# About this exercise
Leave every image out, and print the remaining lines below exactly.

# Extracted entries
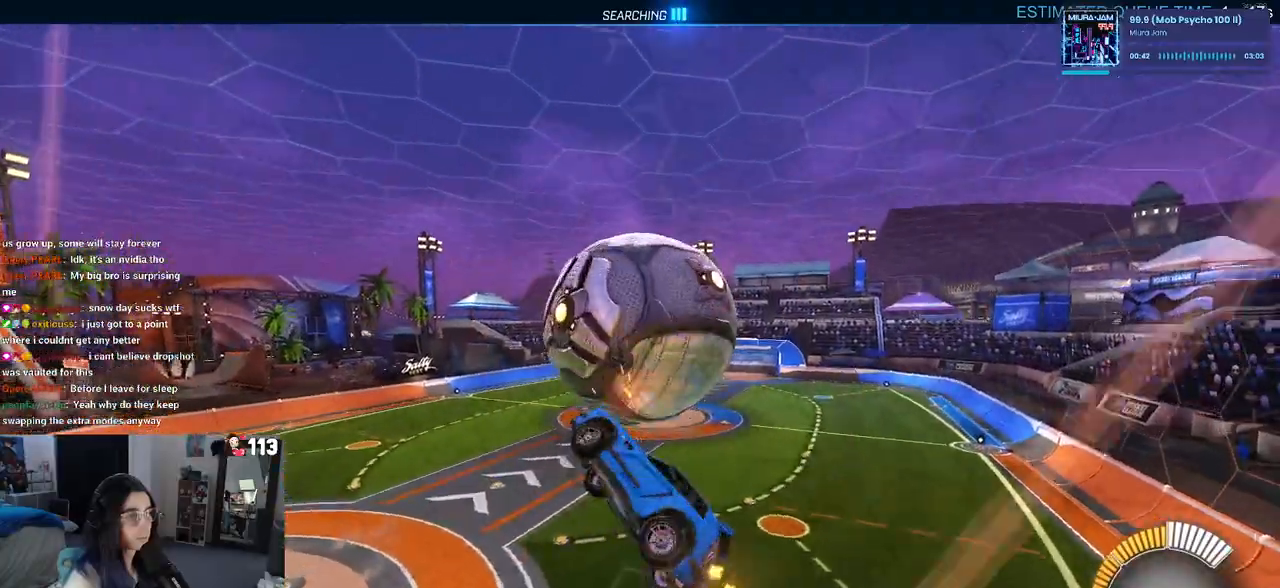
{"buttons": [], "left_stick": "down-right", "right_stick": "center", "events": [[167, "left_stick", "center"], [200, "R1", "down"], [267, "left_stick", "down"], [367, "L1", "up"], [367, "R1", "up"], [467, "left_stick", "down-right"]]}
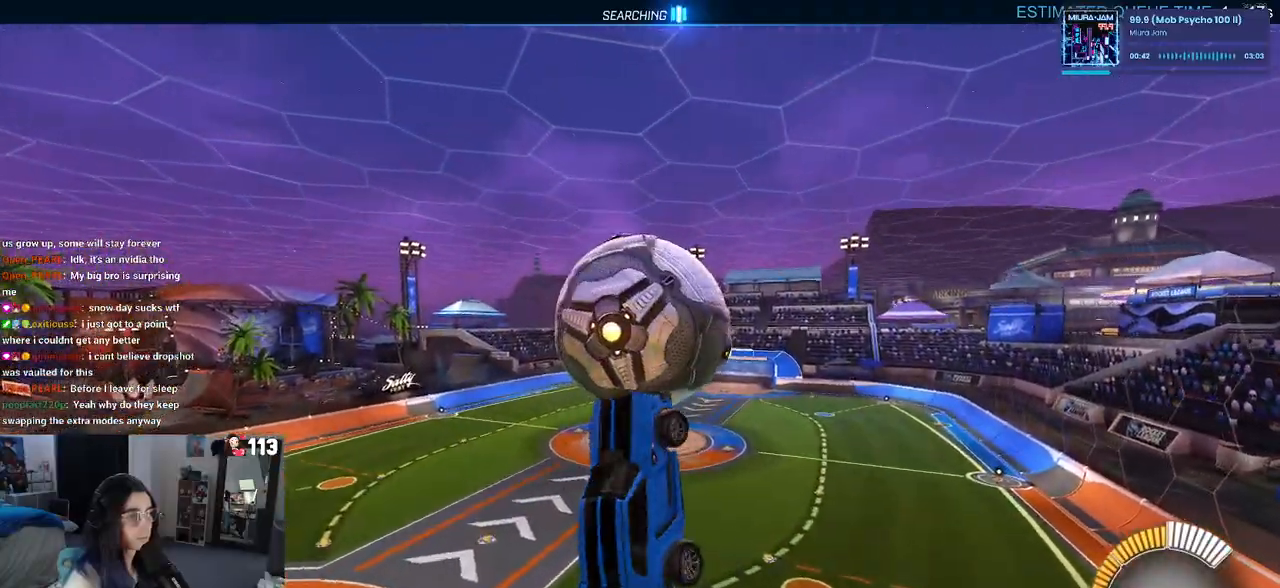
{"buttons": ["CROSS"], "left_stick": "down", "right_stick": "center", "events": [[233, "R1", "down"], [383, "left_stick", "down"], [400, "R1", "up"], [483, "CROSS", "down"]]}
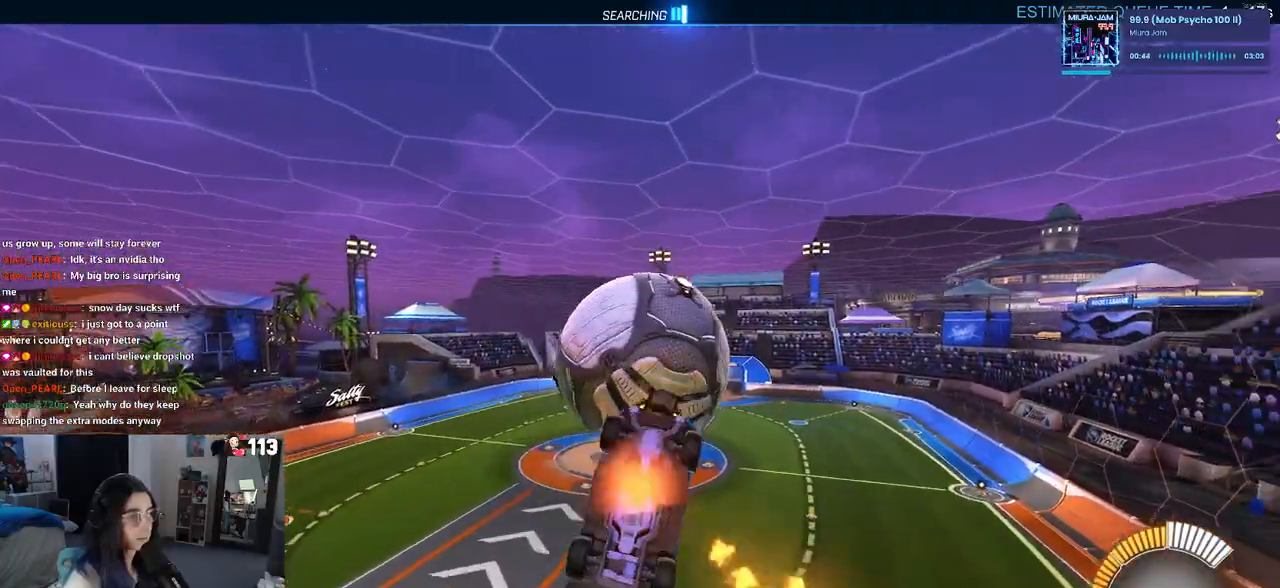
{"buttons": ["L1", "R1"], "left_stick": "up", "right_stick": "center", "events": [[83, "left_stick", "center"], [100, "CROSS", "up"], [200, "R1", "down"], [317, "left_stick", "up"], [350, "L1", "down"]]}
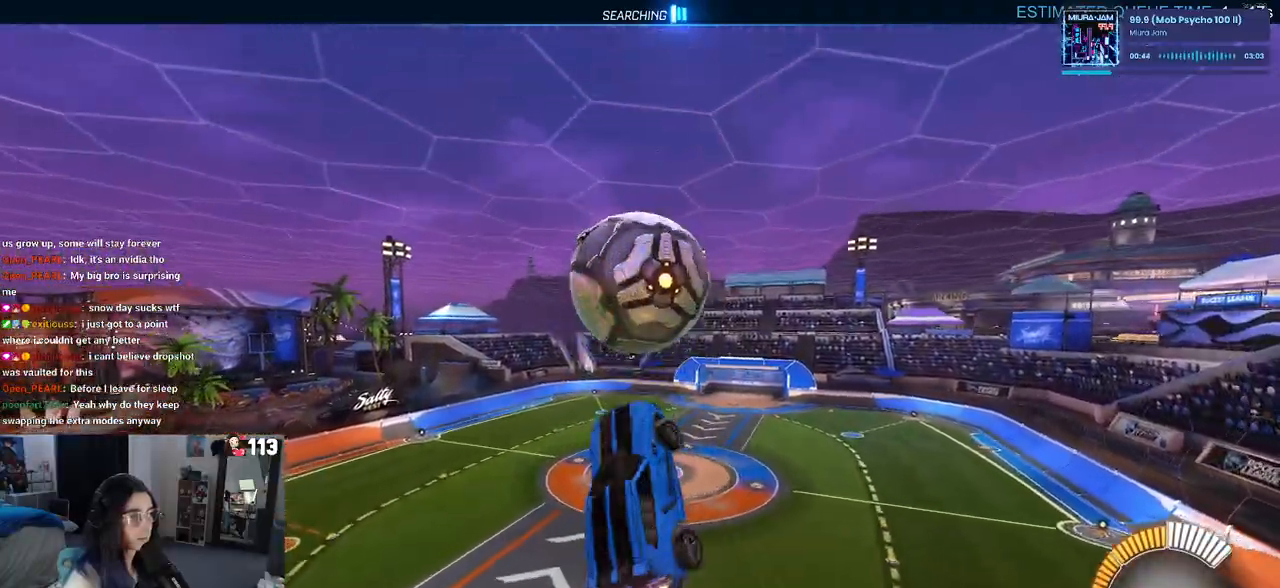
{"buttons": ["L1", "R1"], "left_stick": "down-left", "right_stick": "center", "events": [[167, "left_stick", "left"], [183, "R1", "up"], [350, "R1", "down"], [433, "left_stick", "down-left"]]}
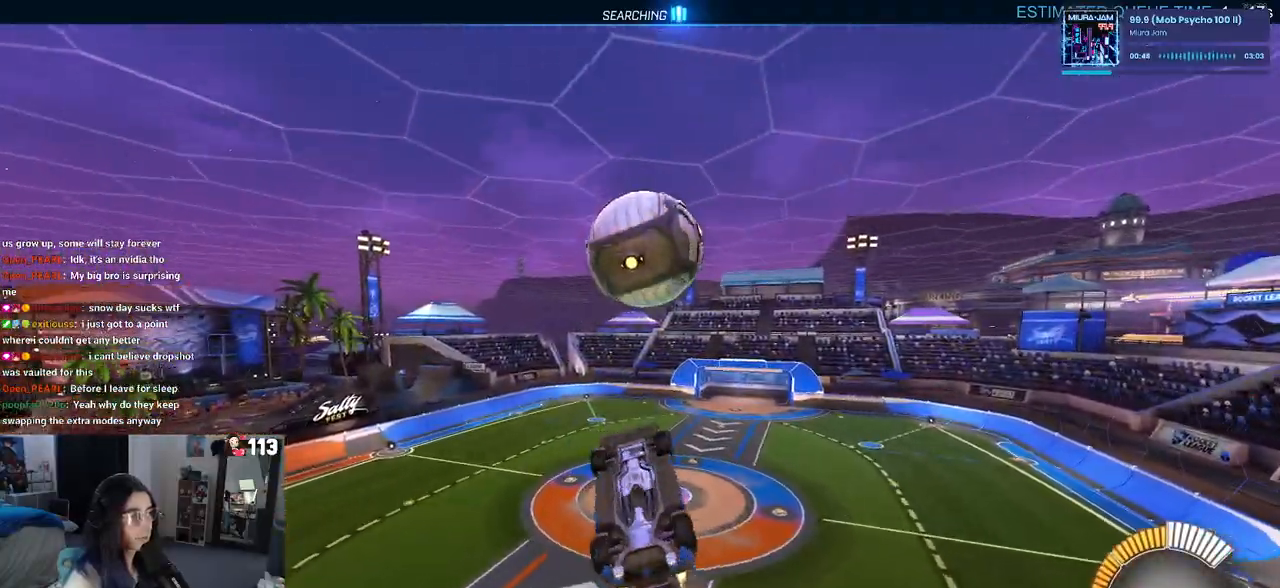
{"buttons": ["L1"], "left_stick": "left", "right_stick": "center", "events": [[100, "left_stick", "center"], [200, "left_stick", "left"], [267, "left_stick", "center"], [417, "R1", "up"], [433, "left_stick", "up-left"], [483, "left_stick", "left"]]}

# Your solution
{"buttons": [], "left_stick": "down-right", "right_stick": "center", "events": [[167, "left_stick", "center"], [200, "R1", "down"], [267, "left_stick", "down"], [367, "L1", "up"], [367, "R1", "up"], [467, "left_stick", "down-right"]]}
{"buttons": ["CROSS"], "left_stick": "down", "right_stick": "center", "events": [[233, "R1", "down"], [383, "left_stick", "down"], [400, "R1", "up"], [483, "CROSS", "down"]]}
{"buttons": ["L1", "R1"], "left_stick": "up", "right_stick": "center", "events": [[83, "left_stick", "center"], [100, "CROSS", "up"], [200, "R1", "down"], [317, "left_stick", "up"], [350, "L1", "down"]]}
{"buttons": ["L1", "R1"], "left_stick": "down-left", "right_stick": "center", "events": [[167, "left_stick", "left"], [183, "R1", "up"], [350, "R1", "down"], [433, "left_stick", "down-left"]]}
{"buttons": ["L1"], "left_stick": "left", "right_stick": "center", "events": [[100, "left_stick", "center"], [200, "left_stick", "left"], [267, "left_stick", "center"], [417, "R1", "up"], [433, "left_stick", "up-left"], [483, "left_stick", "left"]]}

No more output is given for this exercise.